By early March the Imperial College team was entirely focused on making a safe and effective Covid-19 vaccine. Like Pfizer-BioNTech and Moderna, theirs would be a RNA vaccine, which teaches cells how to make a protein to trigger an immune response. But the self-amplifying vaccine Blakney worked on is even more ambitious than the groundbreaking jabs that have played such a key role in the UK rollout to date. The molecules of RNA generate copies of themselves in the cell, meaning that the doses could be 50 to 100 times smaller than the ones used by Pfizer or Moderna and still have a similar effect. A single dose could be produced at a fraction of the cost and far more people could be reached with each batch.

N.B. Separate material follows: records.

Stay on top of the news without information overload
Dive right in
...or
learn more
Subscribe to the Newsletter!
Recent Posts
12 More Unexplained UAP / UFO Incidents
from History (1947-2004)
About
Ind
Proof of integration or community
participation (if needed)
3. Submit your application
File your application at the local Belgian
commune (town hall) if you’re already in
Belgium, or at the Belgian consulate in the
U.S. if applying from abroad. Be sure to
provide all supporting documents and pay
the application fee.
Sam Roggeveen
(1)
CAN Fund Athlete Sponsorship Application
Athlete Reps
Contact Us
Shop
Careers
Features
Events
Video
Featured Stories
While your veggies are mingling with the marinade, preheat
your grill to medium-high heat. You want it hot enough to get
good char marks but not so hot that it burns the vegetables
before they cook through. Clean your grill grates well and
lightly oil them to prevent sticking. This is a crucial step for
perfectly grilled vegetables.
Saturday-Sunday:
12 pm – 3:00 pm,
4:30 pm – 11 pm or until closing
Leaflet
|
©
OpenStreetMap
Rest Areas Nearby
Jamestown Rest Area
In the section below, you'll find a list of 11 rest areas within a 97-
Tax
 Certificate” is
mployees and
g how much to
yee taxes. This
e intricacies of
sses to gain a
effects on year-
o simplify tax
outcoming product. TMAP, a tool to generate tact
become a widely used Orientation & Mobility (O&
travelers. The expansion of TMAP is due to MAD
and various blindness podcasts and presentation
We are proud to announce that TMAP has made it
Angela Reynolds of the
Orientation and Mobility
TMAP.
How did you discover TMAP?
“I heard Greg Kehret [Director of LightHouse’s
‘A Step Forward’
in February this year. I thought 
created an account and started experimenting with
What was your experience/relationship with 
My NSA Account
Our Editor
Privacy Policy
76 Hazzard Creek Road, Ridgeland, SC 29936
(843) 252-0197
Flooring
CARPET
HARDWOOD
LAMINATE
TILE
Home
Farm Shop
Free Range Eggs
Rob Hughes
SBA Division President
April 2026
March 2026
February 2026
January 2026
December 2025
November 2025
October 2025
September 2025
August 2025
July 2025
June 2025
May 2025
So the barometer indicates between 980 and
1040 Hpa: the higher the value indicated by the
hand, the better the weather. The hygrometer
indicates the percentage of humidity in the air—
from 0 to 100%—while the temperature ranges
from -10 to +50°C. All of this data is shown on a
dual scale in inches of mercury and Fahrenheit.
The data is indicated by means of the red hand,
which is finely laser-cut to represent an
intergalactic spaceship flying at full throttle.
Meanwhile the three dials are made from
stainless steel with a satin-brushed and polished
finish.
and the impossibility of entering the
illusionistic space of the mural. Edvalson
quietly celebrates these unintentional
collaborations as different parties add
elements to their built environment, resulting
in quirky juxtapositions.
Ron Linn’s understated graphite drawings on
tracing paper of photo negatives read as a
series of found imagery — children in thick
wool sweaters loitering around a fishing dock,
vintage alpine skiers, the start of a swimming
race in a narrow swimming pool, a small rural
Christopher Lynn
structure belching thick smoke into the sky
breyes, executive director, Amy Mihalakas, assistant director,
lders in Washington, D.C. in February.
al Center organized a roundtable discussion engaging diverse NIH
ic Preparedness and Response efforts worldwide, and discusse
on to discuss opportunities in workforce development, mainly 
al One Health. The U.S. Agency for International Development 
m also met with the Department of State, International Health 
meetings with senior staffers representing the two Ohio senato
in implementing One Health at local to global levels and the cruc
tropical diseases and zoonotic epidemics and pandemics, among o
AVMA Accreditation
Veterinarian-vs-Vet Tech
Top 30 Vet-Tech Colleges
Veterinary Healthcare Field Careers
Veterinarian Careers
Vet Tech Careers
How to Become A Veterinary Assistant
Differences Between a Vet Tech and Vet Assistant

By early March the Imperial College team was entirely focused on making a safe and effective Covid-19 vaccine
In July 2021 the Imperial team announced that in trials its self-amplifying vaccine – given in doses as small as 0.1 micrograms (the Pfizer and Moderna vaccines are 30 and 100 micrograms respectively) – generated immune responses against Covid-19 in 87 percent of recipients with no short-term safety concerns. The team is now focusing on modifying the vaccine to focus on emerging variants.
Blakney, meanwhile, left London and is continuing her research on self-replicating RNA vaccines from her new lab at the University of British Columbia in Vancouver. Although we’re now more than half a year into the rollout in the UK and Canada, she still encounters misinformation about vaccines – that they cause infertility, that blood clots are common and they aren’t needed if you’ve previously had the virus. She’s even accused by conspiracy theorists of being a paid shill for Big Pharma (“Oh I wish, please sponsor me Pfizer!” she jokes). Despite the accusations and occasional trolling, however, she still enjoys sharing her passion with people around the world.
In June 2021, as Team Halo’s experts on TikTok notched up over 100 million views, the UK’s Office of National Statistics reported that one in eight people aged between 16 and 29 are still hesitant about getting vaccinated. Blakney is still on TikTok every few days, dancing to hip-hop while urging viewers to get their second doses, or just telling followers who wear masks that they’re awesome. Ultimately, though, TikTok remains her side project. Blakney is now the principal investigator of her own lab – and the cutting-edge vaccine technology scientists such as her are working on could save countless lives in the years to come.